Light emitting devices based on solid thin layers of organic compounds and/or inorganic coordination complex materials fall into two general categories, electrochemiluminescent (ECL) and electroluminescent (EL) systems. The basic description of the two device motifs is quite similar; however, there are a number of critical differences in the mechanisms by which they operate. These considerations in turn dictate the choices of materials employed in the construction of the two types of devices. The introductory chapter in this work describes in detail the conceptual differences between ECL and EL devices, and the resulting materials requirements.; In the second chapter, an ECL system is described based on a substituted tris(bipyridine)ruthenium (II), “[Ru(LL)₃]”, monomer complex which exhibits intense emission following either photo- or electrochemically-generated excitation. A solid state “sandwich cell” device is constructed following thermal polymerization of the complex and the performance of this device is reported.; In the third chapter, a series of three polymerizable [Ru(LL)₃]-based complexes is examined. The electronic properties of films composed of these materials are studied after careful electrochemical reduction to yield conductive polymers, with emphasis on conductivities and work functions.
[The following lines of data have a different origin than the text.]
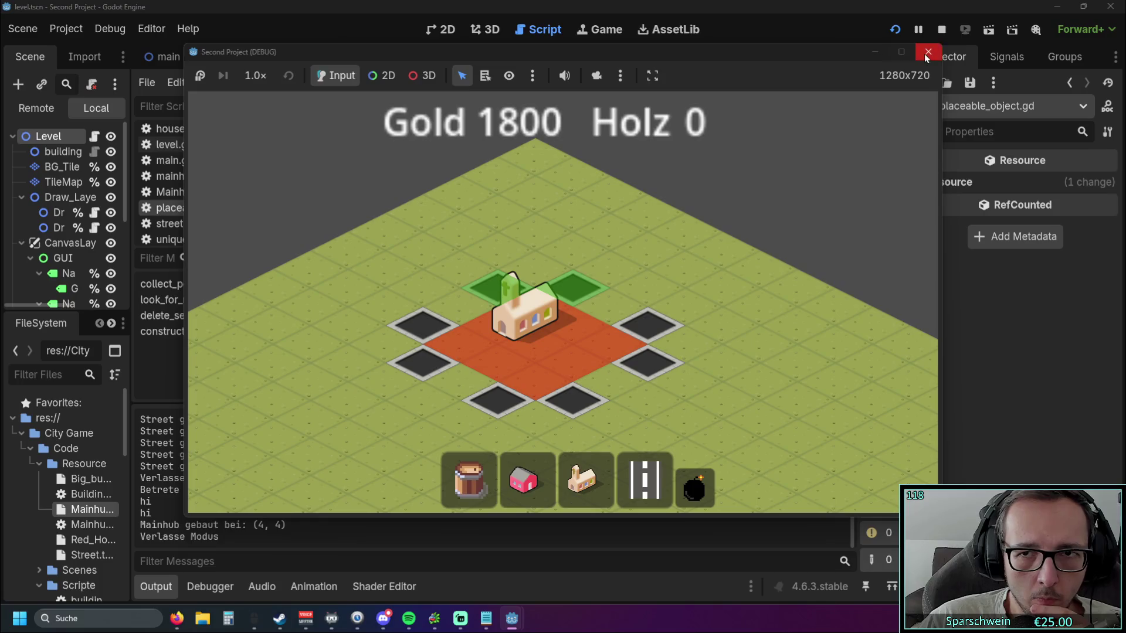
click(926, 53)
click(464, 241)
click(236, 208)
click(894, 30)
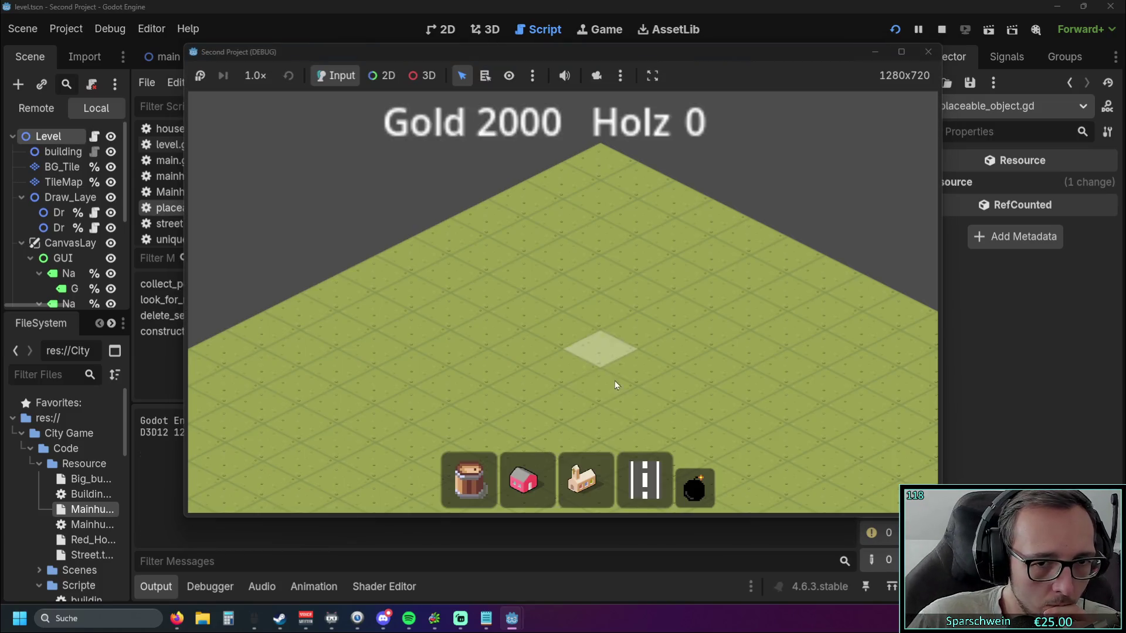
- Place a building in the game to trigger the line-41 breakpoint in look_for_neighbours
click(586, 480)
click(586, 314)
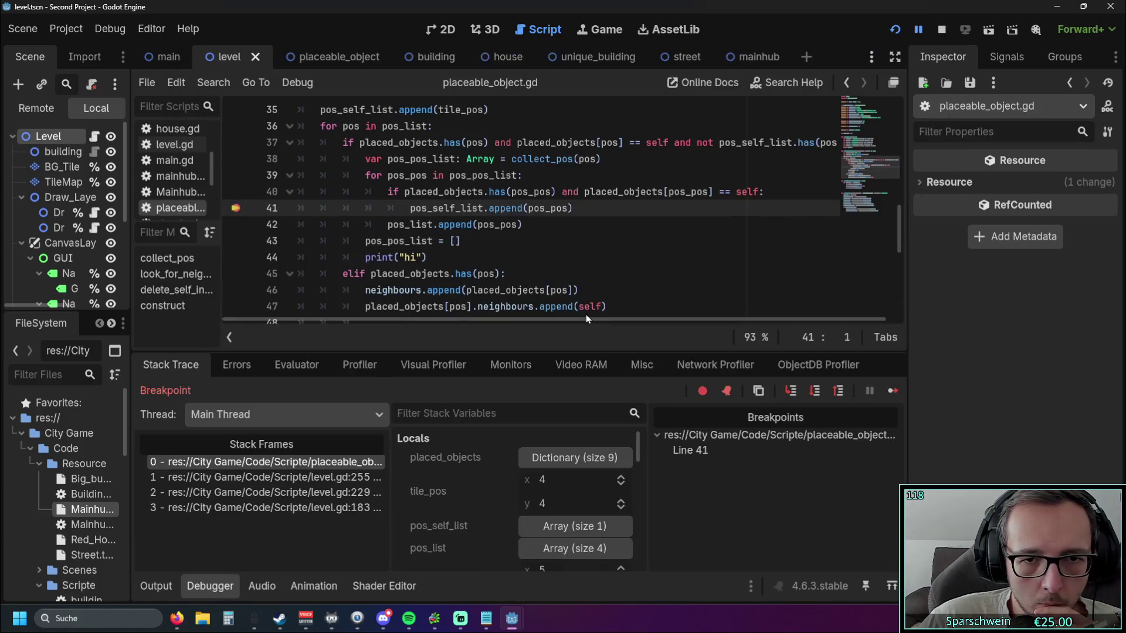
scroll(506, 263, up, 2)
scroll(507, 263, down, 2)
scroll(506, 262, up, 1)
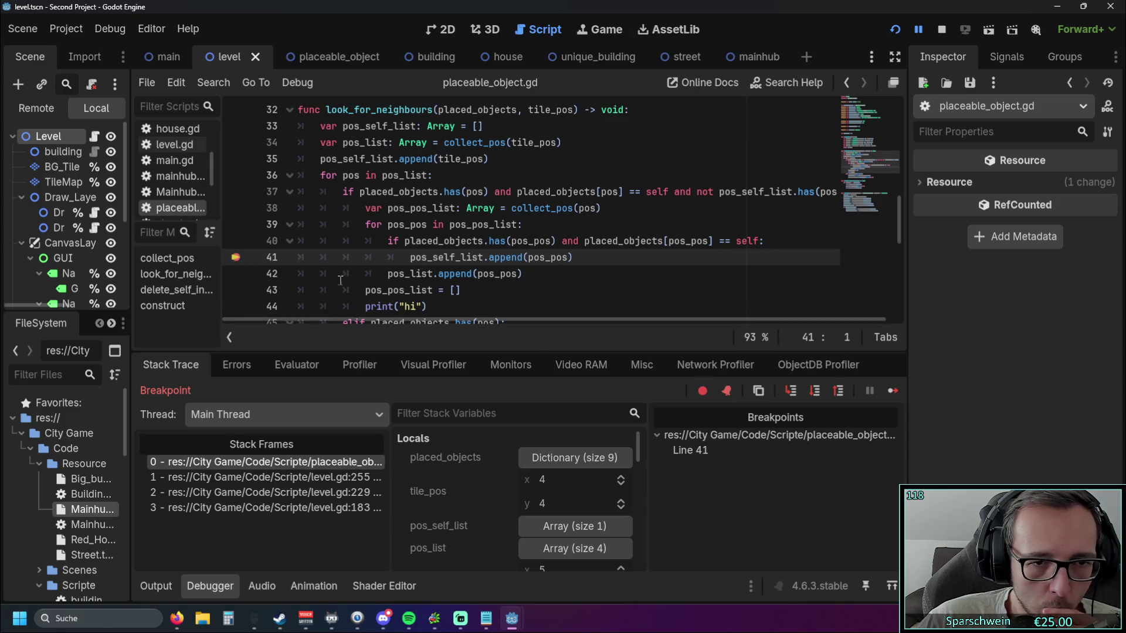
- Step Over through the inner neighbour loop until execution returns to line 41
click(815, 392)
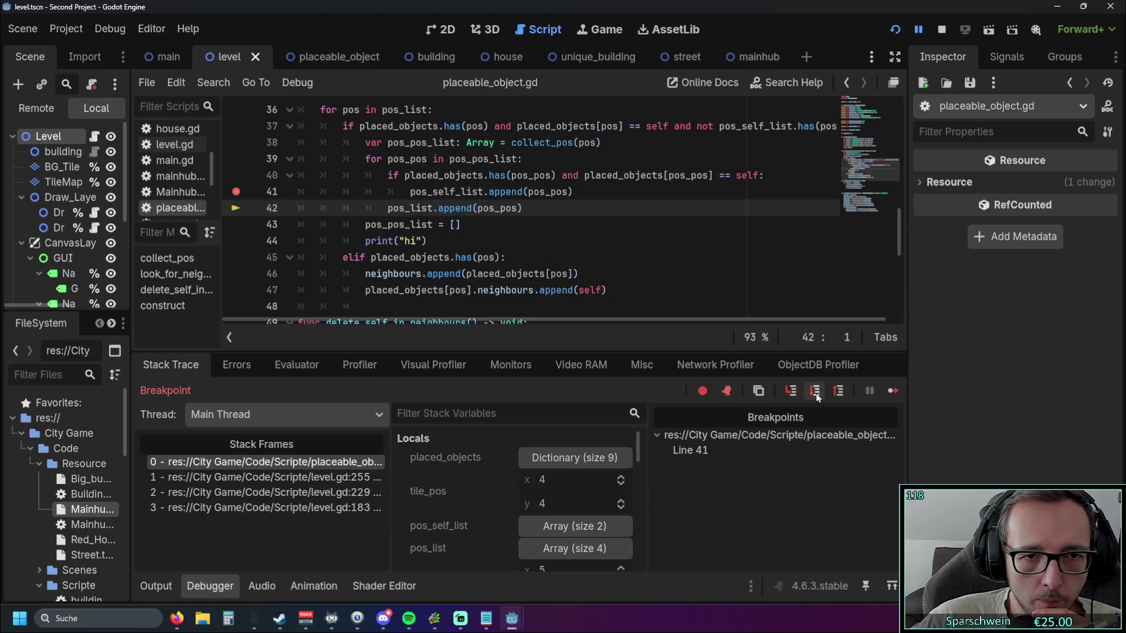
click(815, 392)
click(815, 392)
click(817, 397)
click(817, 396)
click(817, 396)
click(816, 396)
click(817, 396)
click(816, 397)
click(816, 396)
click(817, 396)
click(817, 396)
click(816, 394)
click(816, 393)
click(816, 391)
click(816, 389)
- Step past print("hi") and the neighbour-appending branch down to line 46, then continue the game
click(815, 391)
click(813, 391)
click(811, 391)
click(811, 390)
click(811, 390)
click(811, 391)
click(811, 392)
click(811, 391)
click(811, 392)
click(811, 391)
click(811, 392)
click(811, 392)
click(811, 392)
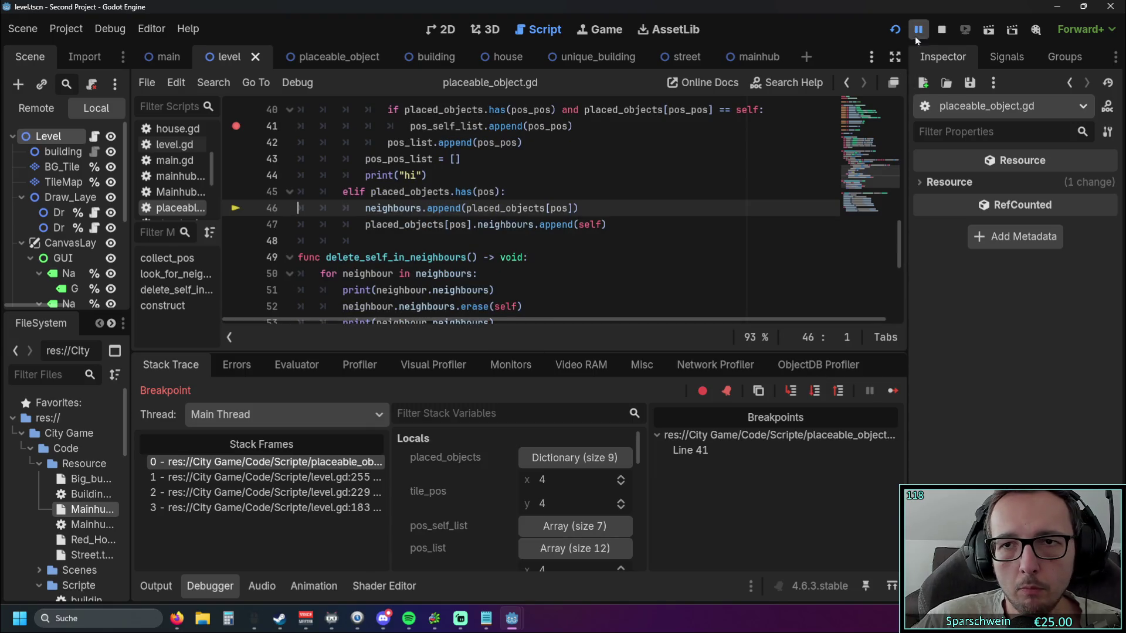
click(917, 32)
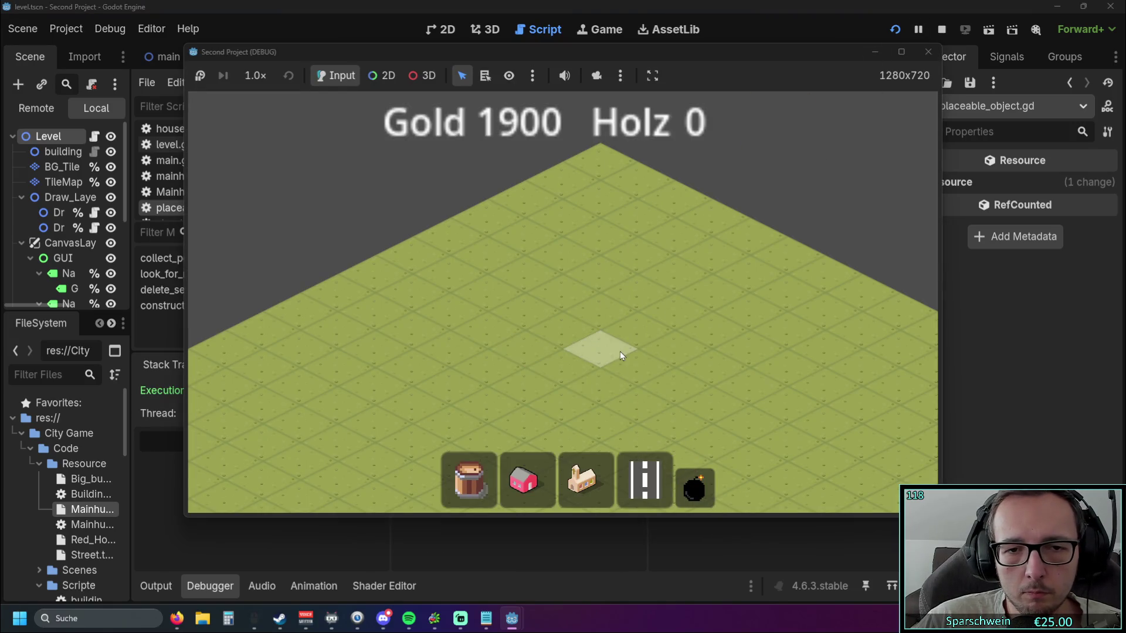
- Move the game window aside and place another building on the board
scroll(595, 252, down, 3)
These materials are considered for use as the cathode layers for EL devices employing commonly reported emissive compounds. The reduced [Ru(LL)₃] conducting polymer with the lowest work function was successfully used as a cathode in devices with two common EL materials. These results sufficed as proof-of-concept for the use of reduced coordination complexes as cathodes in EL devices, but their performance was less than ideal.; Finally, the fourth chapter describes a related set of three coordination complexes of ruthenium and chromium (discrete molecules rather than polymers) that are also electrochemically reduced and subsequently used as cathode materials for EL devices. However, these complexes can be vapor deposited in the conductive state, and thus have important advantages in actual devices. The performance of systems including layers of these vapor deposited complexes is evaluated and is significantly improved over those devices reported in the previous chapter.